My two articles on the Aston by-election were criticised because I made the wrong prediction in the first article and persisted with it in the second. For details readers are referred to Switzer of February 14 “Aston is blue ribbon Liberal” and March 29 “AEC is handling Aston well”. Why, then, do I persist with my prediction today? It is that the Liberal Party will win Cook and the Liberal National Party of Queensland will win Fadden.
I begin my explanation by giving the straight statistics of candidate preferred votes at the May 2022 federal general election. They are:
Aston (Victoria)
Alan Tudge (Liberal) 51,840 votes 52.81%
Mary Doyle (Labor) 46,320 votes 47.19%
Fadden (Queensland)
Stuart Robert (LNPQ) 64,126 votes 60.63%
Letitia Del Fabbro (Labor) 41,645 votes 39.37%
Cook (NSW)
Scott Morrison (Liberal) 61,080 votes 62.44%
Simon Earle (Labor) 36,737 votes 37.56%
The swing to Labor at the April 2023 Aston by-election was 6.38%. Therefore, even if Labor gained that kind of swing in Cook or Fadden, it would still not win either seat. Anyway, here are the Aston statistics:
Mary Doyle (Labor) 48,915 votes 53.57%
Roshena Campbell (Liberal) 42,402 votes 46.43%
I admit that in the above I am getting ahead of myself. As yet there is no Cook by-election. We know that Stuart Robert resigned his seat of Fadden on the afternoon of Thursday 18 May and the by-election will be held on Saturday 15 July. However, it is almost universally expected that Morrison will soon resign from his Cook seat - which leads me to predict that there will be Cook and Fadden by-elections on the same day.
The main basis of my assertion of Aston’s blue ribbon Liberal status was the fact that there is one blue ribbon Liberal state seat lying fully within Aston. The seat is Rowville held by Kim Wells (Liberal) who has represented Rowville (and seats in the same area of different names) since 1992. But all the other state seats with parts inside Aston are solidly Labor.
In this respect Cook and Fadden are strikingly similar – and different from Aston. The NSW state Liberal leader is Mark Speakman, and he represents Cronulla, which is almost entirely within Cook. He sits on a Liberal vote of 64%. His Queensland counterpart as Opposition leader is David Crisafulli, who represents Broadwater. It lies entirely within Fadden and his percentage last time was nearly 67%.

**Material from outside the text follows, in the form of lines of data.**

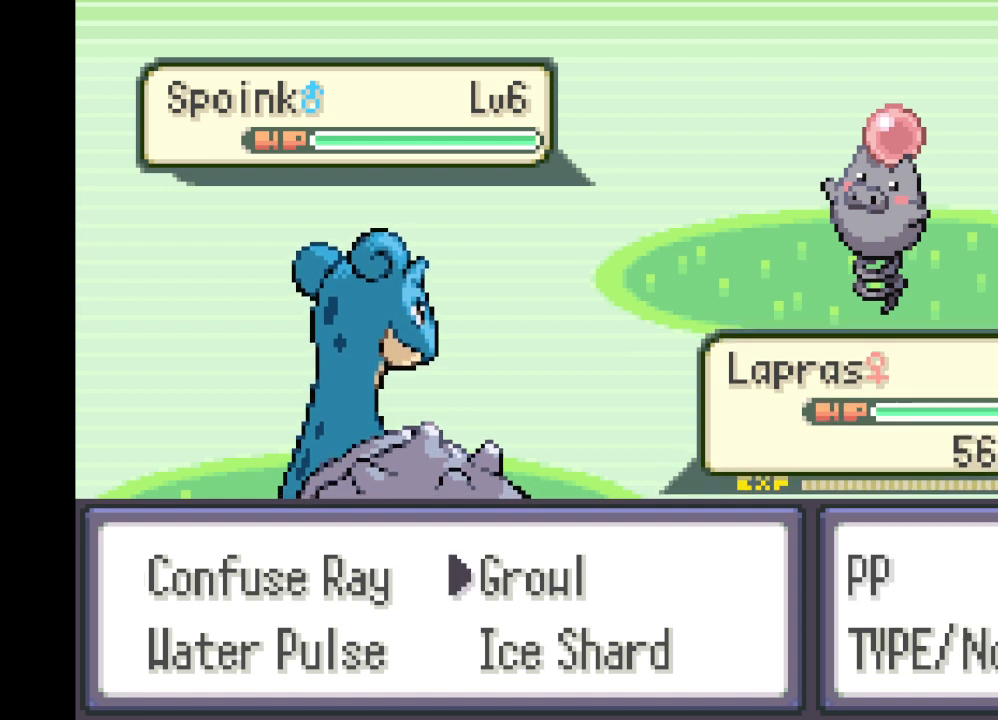
{"buttons": [], "left_stick": "center", "right_stick": "center", "events": []}
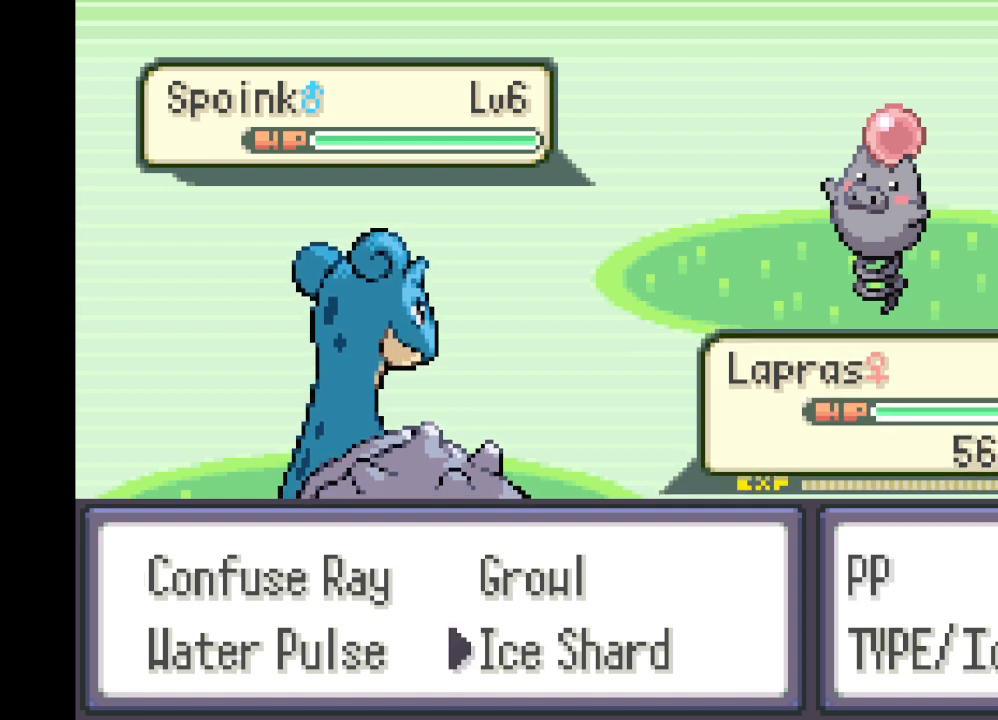
{"buttons": [], "left_stick": "center", "right_stick": "center", "events": [[209, "B", "down"], [292, "B", "up"]]}
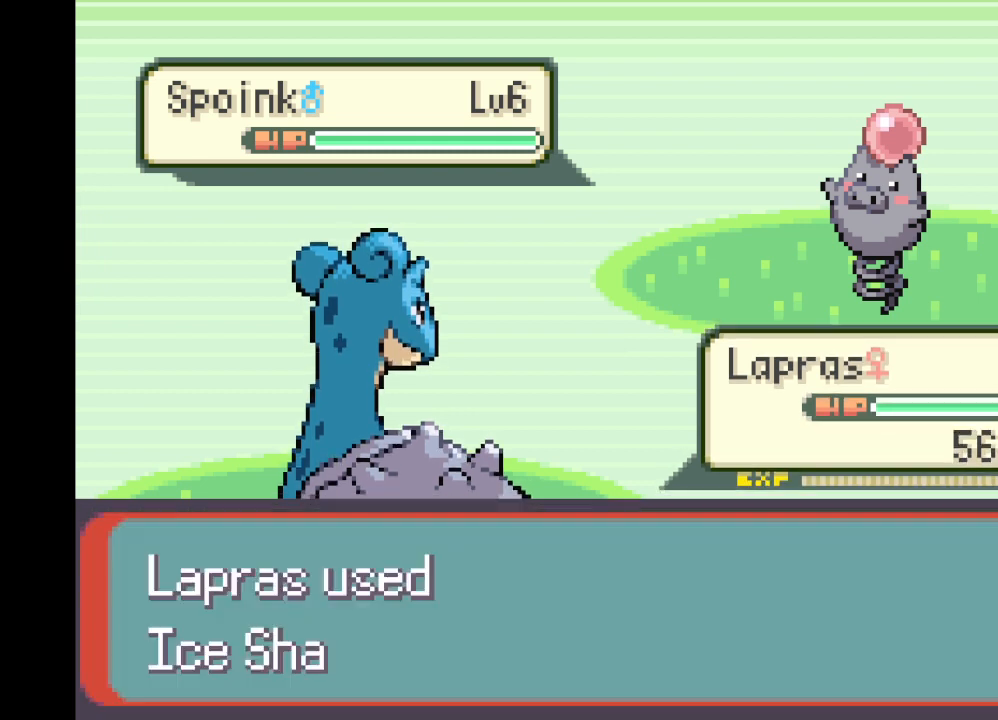
{"buttons": ["B"], "left_stick": "center", "right_stick": "center", "events": [[417, "B", "down"]]}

Both Cook and Fadden have bits that are Labor at the state level. In Cook’s case, the Labor state seats are Rockdale and Kogarah. In Fadden’s case the equivalent state seat is Gaven. But the other state seats are Liberal, albeit not as strongly as Cronulla or Broadwater. In Cook’s case the state seats are Miranda and Oatley. In Fadden’s case they are Bonney, Coomera, Southport and Theodore.
I wrote above that the swing to Labor at the Aston by-election was 6.4%. That reflected the reality of Victoria being the sick man of the Liberal Party. Nothing like that will happen in Cook or Fadden. The NSW division of the Liberal Party is reasonably strong, and the Queensland LNP is so strong it is quite likely to win the next state election in October 2024.
There is one respect in which Fadden is different from the other two. Over the past four decades the boundaries of Aston and Cook have remained relatively stable – but Fadden’s boundaries have changed hugely. Thus, Fadden elected a Labor member in March 1983, but it reverted to Liberal in December 1984 and has stayed that way ever since. On the boundaries applying at the 1977, 1980 and 1983 elections Fadden included Acacia Ridge, Beaudesert, Beenleigh, Coopers Plains and Sunnybank. It has now shrunk to being a northern Gold Coast seat, though it includes part of the Redland City Council map.
The above explains why those who draw these electoral maps dislike geographical names. If you call a seat “Sunnybank” and then take Sunnybank out of it, you need to change the division’s name. It is so much easier to call a seat after a deceased woman like Aston or deceased men like Cook and Fadden. By the way, Sunnybank now lies in the electoral division of Moreton.
Finally, in my 13 July 2022 article “A challenge to my critics about the AEC” I reverted to my long-standing criticism of the way in which the Electoral Commissioner conducts federal elections, but I have always excluded by-elections from that criticism. Hence my commendation (written from afar) of the way in which Aston was conducted. My article was written before the by-election’s polling day, but I am happy to note that the AEC received these messages of commendation from the general public after the polling was done.
Received Sunday 2 April: “The by-election process ran very smoothly”. The second message the AEC received was: “A good range of voting services was provided, and this by-election has yet again been an example of Australia’s strong democratic processes.” When the Cook and Fadden by-elections are over, I confidently predict that the AEC will again receive my commendation as well as commendations from those on the ground. I’ll be following the results from Canberra.